◆ What you need to do: Where in the data does the word "magic" appear? Find those lines and copy them.
--- START ---
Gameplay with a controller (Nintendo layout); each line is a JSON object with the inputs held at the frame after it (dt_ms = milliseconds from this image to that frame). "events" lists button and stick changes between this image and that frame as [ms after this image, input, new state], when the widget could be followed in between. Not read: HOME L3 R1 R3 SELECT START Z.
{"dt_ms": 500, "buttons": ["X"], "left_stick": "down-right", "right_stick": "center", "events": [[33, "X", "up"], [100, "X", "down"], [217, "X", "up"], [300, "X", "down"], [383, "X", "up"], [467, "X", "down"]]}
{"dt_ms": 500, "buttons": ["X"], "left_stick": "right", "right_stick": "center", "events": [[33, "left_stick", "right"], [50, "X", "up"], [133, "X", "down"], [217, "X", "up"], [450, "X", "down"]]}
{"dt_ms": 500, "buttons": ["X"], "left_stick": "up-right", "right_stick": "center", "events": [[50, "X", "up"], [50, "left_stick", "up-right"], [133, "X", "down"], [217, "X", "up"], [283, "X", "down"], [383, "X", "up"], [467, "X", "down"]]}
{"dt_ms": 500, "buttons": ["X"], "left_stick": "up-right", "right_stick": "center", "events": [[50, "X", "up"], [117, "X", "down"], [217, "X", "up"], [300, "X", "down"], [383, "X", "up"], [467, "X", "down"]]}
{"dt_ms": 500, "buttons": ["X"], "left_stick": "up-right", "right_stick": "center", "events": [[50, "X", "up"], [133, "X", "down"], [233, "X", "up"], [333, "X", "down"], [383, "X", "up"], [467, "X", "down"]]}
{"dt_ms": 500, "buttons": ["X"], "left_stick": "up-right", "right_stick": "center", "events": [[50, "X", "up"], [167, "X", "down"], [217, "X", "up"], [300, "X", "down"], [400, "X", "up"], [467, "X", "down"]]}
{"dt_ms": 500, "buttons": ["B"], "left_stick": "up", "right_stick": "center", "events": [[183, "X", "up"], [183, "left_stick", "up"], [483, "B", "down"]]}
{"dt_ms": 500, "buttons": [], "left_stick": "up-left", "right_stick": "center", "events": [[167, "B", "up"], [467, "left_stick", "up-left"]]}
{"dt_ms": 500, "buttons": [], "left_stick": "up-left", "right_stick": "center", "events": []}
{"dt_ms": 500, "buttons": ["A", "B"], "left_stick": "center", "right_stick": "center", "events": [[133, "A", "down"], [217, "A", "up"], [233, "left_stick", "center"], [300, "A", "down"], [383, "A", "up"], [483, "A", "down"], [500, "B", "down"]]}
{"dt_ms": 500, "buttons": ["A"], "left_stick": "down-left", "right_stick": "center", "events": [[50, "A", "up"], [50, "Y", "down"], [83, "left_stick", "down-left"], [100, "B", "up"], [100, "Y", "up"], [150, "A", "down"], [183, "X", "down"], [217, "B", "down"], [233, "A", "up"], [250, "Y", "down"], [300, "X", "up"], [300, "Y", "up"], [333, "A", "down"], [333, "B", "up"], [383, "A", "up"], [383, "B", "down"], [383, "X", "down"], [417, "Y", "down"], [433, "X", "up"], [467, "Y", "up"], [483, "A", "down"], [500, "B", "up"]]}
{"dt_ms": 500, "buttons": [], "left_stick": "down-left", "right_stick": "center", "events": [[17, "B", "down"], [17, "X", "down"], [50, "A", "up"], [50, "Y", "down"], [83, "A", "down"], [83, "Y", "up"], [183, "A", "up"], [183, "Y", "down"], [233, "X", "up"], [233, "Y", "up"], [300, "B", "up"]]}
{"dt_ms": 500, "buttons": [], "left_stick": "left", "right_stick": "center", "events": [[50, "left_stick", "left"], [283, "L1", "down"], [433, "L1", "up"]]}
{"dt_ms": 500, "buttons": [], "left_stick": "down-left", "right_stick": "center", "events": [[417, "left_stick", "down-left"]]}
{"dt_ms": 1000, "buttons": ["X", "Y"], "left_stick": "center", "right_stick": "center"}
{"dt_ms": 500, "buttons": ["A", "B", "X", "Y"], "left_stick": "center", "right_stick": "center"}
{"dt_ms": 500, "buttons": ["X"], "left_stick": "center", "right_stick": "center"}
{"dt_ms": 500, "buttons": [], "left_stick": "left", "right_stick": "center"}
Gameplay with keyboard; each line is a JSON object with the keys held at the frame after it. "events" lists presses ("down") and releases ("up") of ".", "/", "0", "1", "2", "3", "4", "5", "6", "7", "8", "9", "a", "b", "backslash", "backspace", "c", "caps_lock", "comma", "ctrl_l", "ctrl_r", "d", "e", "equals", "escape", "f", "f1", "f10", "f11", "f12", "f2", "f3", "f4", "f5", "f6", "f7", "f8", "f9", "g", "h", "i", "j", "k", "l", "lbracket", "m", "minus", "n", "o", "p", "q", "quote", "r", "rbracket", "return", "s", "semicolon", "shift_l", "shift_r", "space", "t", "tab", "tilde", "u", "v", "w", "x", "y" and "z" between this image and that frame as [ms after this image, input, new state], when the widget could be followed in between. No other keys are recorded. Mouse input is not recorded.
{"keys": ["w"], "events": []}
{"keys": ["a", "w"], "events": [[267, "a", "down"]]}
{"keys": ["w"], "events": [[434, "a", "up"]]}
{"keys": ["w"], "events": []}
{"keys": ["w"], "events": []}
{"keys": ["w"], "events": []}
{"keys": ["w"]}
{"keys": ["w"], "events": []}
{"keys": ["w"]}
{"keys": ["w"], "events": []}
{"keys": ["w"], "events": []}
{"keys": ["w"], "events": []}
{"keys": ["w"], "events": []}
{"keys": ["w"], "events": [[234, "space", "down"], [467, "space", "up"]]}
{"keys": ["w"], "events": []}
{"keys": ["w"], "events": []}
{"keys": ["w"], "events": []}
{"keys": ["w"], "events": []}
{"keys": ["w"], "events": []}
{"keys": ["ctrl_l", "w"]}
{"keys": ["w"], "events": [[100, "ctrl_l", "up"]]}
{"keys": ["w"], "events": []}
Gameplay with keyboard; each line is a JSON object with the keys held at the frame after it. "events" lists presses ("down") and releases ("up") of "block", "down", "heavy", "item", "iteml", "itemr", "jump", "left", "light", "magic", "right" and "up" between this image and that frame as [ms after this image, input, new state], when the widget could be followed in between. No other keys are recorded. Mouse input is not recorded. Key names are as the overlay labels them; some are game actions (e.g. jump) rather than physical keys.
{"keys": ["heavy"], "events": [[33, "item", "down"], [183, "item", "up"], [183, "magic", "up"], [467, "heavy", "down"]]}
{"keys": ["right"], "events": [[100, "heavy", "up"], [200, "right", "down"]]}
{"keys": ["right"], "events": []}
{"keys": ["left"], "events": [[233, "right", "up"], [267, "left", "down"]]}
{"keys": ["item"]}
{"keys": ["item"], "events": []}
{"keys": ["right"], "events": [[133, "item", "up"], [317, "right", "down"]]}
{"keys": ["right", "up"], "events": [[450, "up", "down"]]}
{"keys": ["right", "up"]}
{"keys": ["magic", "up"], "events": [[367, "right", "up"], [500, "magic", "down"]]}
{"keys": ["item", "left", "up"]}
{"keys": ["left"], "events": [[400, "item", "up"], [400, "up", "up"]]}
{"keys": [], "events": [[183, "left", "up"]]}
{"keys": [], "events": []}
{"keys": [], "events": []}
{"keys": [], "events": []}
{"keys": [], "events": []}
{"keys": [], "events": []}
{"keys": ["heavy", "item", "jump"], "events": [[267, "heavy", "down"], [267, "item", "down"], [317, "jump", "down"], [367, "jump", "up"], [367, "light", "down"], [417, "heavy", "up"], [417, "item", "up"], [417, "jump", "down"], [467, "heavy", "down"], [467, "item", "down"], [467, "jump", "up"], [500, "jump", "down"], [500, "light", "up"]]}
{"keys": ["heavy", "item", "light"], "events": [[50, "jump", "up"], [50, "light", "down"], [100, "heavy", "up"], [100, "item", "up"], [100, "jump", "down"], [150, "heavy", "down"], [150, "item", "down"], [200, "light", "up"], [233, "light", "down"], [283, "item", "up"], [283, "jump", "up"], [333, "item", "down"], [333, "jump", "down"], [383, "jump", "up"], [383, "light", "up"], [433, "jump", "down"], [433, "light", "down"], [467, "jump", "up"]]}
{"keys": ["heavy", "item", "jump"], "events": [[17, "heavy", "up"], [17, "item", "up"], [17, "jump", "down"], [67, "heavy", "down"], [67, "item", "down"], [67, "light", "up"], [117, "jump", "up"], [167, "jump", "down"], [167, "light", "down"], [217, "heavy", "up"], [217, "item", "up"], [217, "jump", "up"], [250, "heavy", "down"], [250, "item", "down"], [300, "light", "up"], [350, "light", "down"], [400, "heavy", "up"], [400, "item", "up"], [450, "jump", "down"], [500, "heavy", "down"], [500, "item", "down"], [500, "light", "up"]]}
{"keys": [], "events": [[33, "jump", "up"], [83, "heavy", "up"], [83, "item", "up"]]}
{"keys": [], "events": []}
--- END ---
◆ Exercise answer:
Gameplay with keyboard; each line is a JSON object with the keys held at the frame after it. "events" lists presses ("down") and releases ("up") of "block", "down", "heavy", "item", "iteml", "itemr", "jump", "left", "light", "magic", "right" and "up" between this image and that frame as [ms after this image, input, new state], when the widget could be followed in between. No other keys are recorded. Mouse input is not recorded. Key names are as the overlay labels them; some are game actions (e.g. jump) rather than physical keys.
{"keys": ["heavy"], "events": [[33, "item", "down"], [183, "item", "up"], [183, "magic", "up"], [467, "heavy", "down"]]}
{"keys": ["magic", "up"], "events": [[367, "right", "up"], [500, "magic", "down"]]}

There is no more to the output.